Originally Posted by unSpawn
First thing you should do regardless the outcome is to disallow root account user logins (PermitRootLogin No) through sshd anyway and restart sshd. Allowing root access to sshd is a bad practice! Next to that make sure you do not allow ssh access from public IP addressess/ranges other than those you really need access from.
Nov 27 19:20:36 XXXXXXXX sshd(pam_unix): session opened for user root by (uid=0)
Nov 27 19:20:36 XXXXXXXX sshd(pam_unix): session closed for user root
So it closes the session the instance it's openend? Weird. Is there any chance there's a script running?
Doesn't your log show any "Accepted (publickey|password for user" lines (grep ssh /$LOGDIR/messages) with IP info?
Does wtmp show any IP info ("last -10")? Else insert an Iptables log rule before allowing ssh access to catch IP info.
If you've got a file integrity checker like Aide, Samhain or even tripwire now would be a good time to run it (if you haven't don't bother installing: too late). Also run Chkrootkit and/or Rootkit Hunter if you have them installed just to be sure.
I'm just in for a preventive maintenance for my client and found that weird messages in their recent message log.
I don't know if they have any script running at the back but i was informed that it's a backup server pair with Overland to backup their Windows servers.

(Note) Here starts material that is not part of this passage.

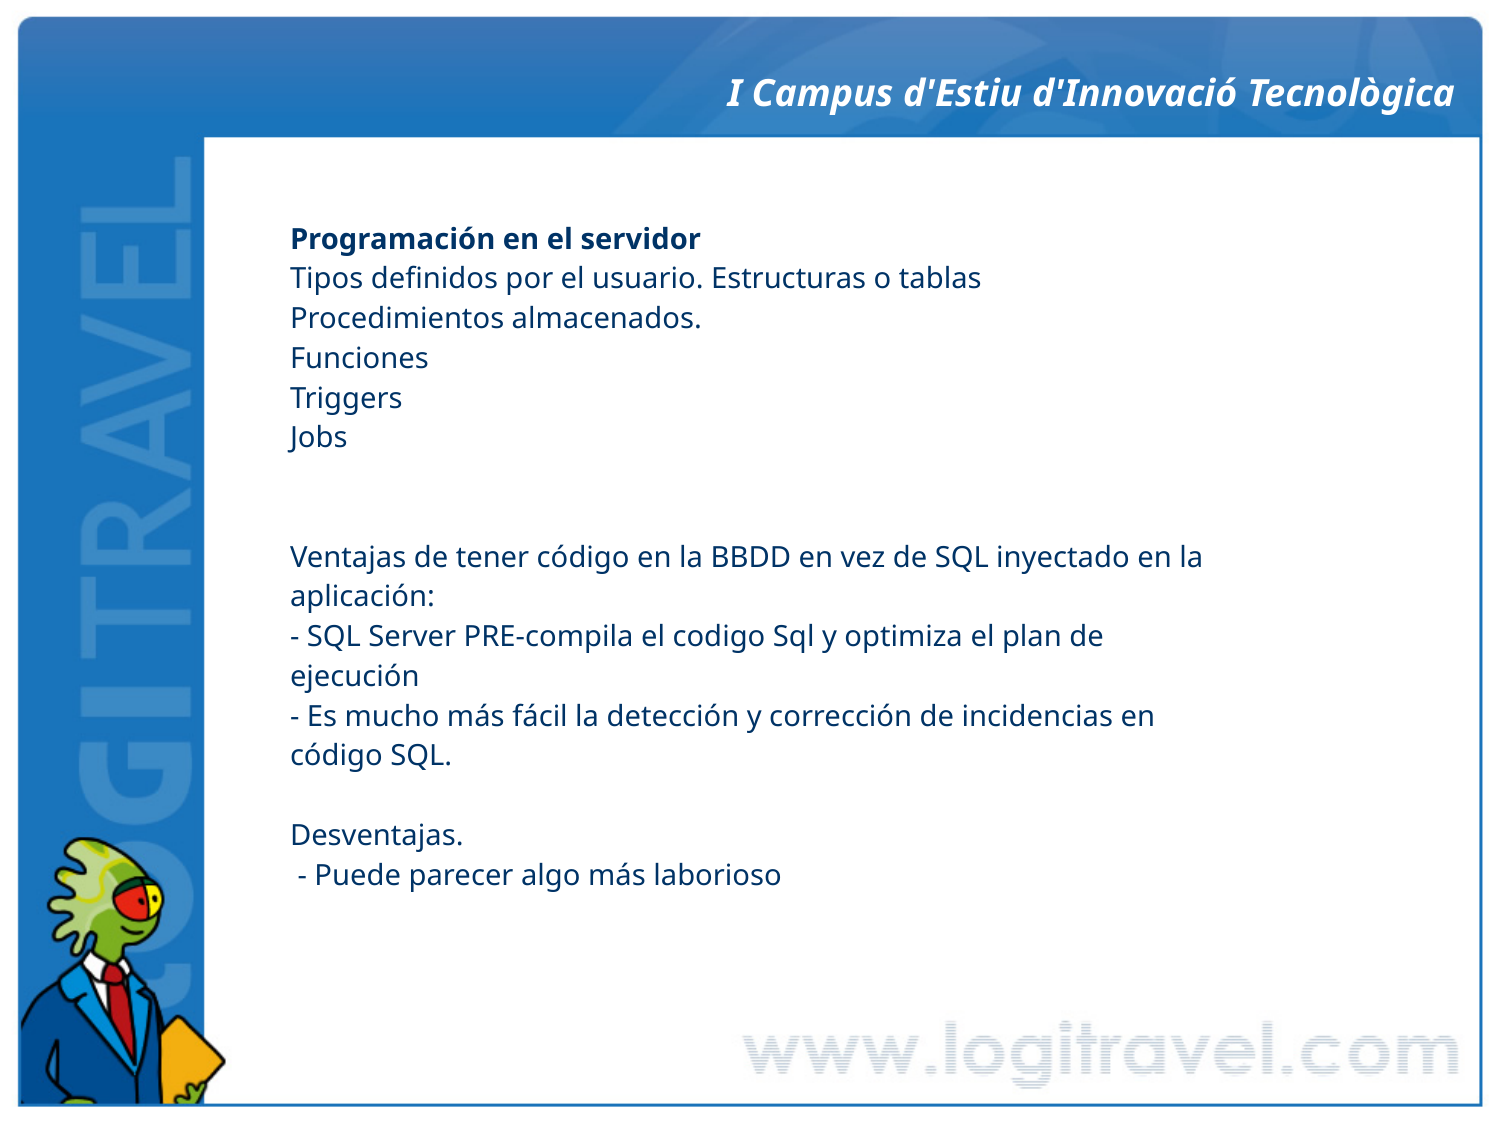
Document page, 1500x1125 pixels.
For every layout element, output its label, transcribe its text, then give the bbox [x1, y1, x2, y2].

text_box Programación en el servidor Tipos definidos por el usuario. Estructuras o tablas Procedimientos almacenados. Funciones Triggers Jobs Ventajas de tener código en la BBDD en vez de SQL inyectado en la aplicación: - SQL Server PRE-compila el codigo Sql y optimiza el plan de ejecución - Es mucho más fácil la detección y corrección de incidencias en código SQL. Desventajas. - Puede parecer algo más laborioso [275, 210, 1238, 956]
text_box I Campus d'Estiu d'Innovació Tecnològica [694, 62, 1471, 121]
picture [0, 0, 1500, 1125]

Let's presume there should not be any script running at the back, am i safe to suspect something is going wrong?
Nope, they have these servers well protected and no access from outside ip. All internal access whenever possible. Even when i need to checking, i'm not allowed to check from their workstation but in front of the server.
I'm pretty sure they don't deny login sshd from root. What if they only login using root physically in front of the server, will these messages be normal? Because these messages last for hours if not days... I suspected something unlikely correct here.
Nope, there isn't any ip address shown... just repetitive on the same message.